Control system 700 may include additional memory devices comprising any suitable storage mechanism which may store any data for use by control system 700. Memory may comprise one or more tangible, computer readable, and/or computer-executable storage medium. Examples of memory include computer memory (for example, Random Access Memory (RAM) or Read Only Memory (ROM)), mass storage media (for example, a hard disk), removable storage media (for example, a Compact Disk (CD) or a Digital Video Disk (DVD)), database and/or network storage (for example, a server), and/or other computer-readable medium.

In some embodiments, memory stores logic for facilitating operation of control system 700. Logic may include hardware, software, and/or other logic and may be encoded in one or more tangible, non-transitory media and may perform operations when executed by a computer. Logic may include a computer program, software, computer executable instructions, and/or instructions capable of being executed by control system 700. Example logic may include any of the well-known OS2, UNIX, Mac-OS, Linux, and Windows Operating Systems or other operating systems. In particular embodiments, the operations of the embodiments may be performed by one or more computer readable media storing, embodied with, and/or encoded with a computer program and/or having a stored and/or an encoded computer program. Logic may also be embedded within any other suitable medium without departing from the scope of the invention.

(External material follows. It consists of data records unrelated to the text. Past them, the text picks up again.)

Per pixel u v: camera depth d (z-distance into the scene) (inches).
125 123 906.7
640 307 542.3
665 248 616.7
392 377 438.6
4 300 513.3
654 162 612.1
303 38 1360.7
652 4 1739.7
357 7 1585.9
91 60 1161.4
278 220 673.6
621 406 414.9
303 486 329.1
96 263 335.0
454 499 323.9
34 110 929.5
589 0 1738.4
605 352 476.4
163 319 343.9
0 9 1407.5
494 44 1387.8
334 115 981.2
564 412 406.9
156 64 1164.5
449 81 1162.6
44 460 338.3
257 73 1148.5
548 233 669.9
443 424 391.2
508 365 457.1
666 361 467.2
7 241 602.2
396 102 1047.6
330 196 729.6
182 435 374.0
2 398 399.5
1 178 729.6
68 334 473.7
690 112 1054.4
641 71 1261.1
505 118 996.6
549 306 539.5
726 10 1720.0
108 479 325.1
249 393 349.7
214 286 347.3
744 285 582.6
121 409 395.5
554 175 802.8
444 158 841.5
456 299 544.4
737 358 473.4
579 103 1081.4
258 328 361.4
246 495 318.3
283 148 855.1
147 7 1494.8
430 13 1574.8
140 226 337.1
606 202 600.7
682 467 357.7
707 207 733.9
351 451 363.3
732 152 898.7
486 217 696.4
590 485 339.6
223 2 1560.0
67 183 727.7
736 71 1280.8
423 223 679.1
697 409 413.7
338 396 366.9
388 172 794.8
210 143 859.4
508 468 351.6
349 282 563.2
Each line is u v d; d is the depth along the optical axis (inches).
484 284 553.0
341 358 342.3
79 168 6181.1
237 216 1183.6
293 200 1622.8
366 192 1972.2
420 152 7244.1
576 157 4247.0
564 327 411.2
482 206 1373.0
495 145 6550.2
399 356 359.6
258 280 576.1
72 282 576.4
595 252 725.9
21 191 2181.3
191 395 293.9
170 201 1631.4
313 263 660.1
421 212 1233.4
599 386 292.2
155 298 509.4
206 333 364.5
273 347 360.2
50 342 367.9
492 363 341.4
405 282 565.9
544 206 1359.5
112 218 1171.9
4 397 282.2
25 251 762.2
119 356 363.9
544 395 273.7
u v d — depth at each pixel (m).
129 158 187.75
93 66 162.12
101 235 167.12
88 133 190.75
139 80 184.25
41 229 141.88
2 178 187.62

FIG. 6B illustrates a simplified block diagram of cutting system 714 in accordance with features of embodiments described herein. As shown in FIG. 6B, cutting system 714 includes an actuator controller 750 for controlling operation of a lift actuator 752 for lifting and lowering lift arm 754 under the control of signals from controller 750 generated in response to sensor signals from sensor 756 associated with cutting unit/yoke assembly 758. Although as shown in FIG. 6B, cutting system 714 is shown as comprising single ones of actuator controller 750, lift actuator 752, lift arm 754, sensor 756, and cutting unit/yoke assembly 758, cutting system may include more than one of each such element as necessary or desirable for accomplishing one or more particular purposes.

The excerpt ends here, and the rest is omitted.